Walter Williams takes a dim view proposals to raise the minimum wage. I wonder that this topic keeps coming back. By now I would have expected literate people to realize that raising the minimum wage pushes low end wage earners off bottom rungs of the economic ladder.
Bureau of Labor Statistics unemployment data confirms the economic prediction about minimum wage effects. Currently, the teen unemployment rate is 16 percent for whites and 32 percent for blacks. In 1948, the unemployment rate for black teens (16-17) was lower (9.4 percent) than white teens (10.2 percent). Plus, black teens were more active in the labor force.
How might we explain that?

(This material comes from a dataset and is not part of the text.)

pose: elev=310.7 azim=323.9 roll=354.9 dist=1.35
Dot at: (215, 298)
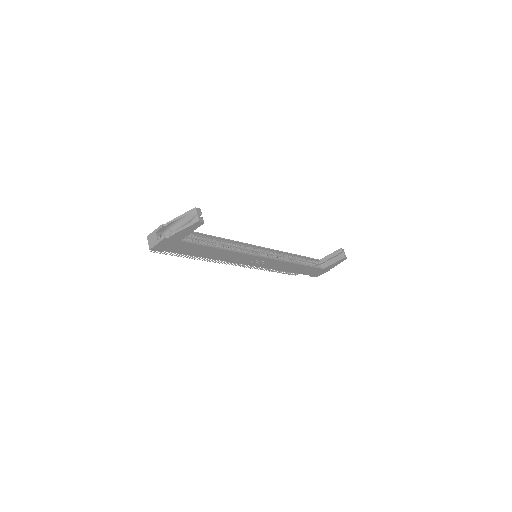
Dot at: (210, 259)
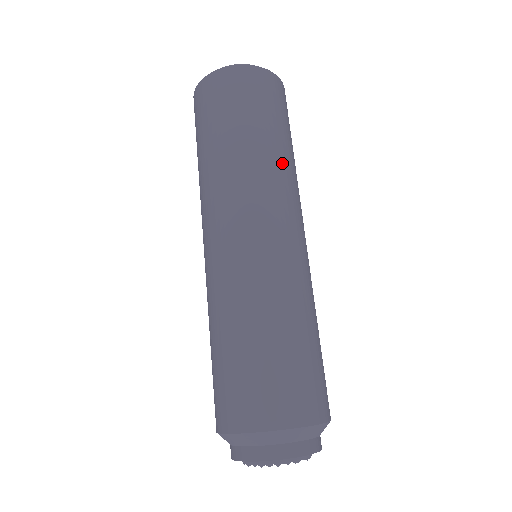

How about arguing that there was less racial discrimination in 1948, or back then black teens were more highly educated than white teens? Of course, such arguments would be nonsense. The fact of the matter is that while there was a minimum wage of 40 cents an hour prior to 1948, it had been essentially repealed by the post-World War II inflation; however, with successive increases in the minimum wage, black teen unemployment rose relative to white teens to where it has become permanently double that of white teens.
To believe in a beneficial effect of having a minimum wage you have to believe that a segment of society is permanently and severely incompetent. Of course, if you can exert some control over education systems, as teachers unions do and as the lefty politicians they support do, you have some chance of making that belief a reality.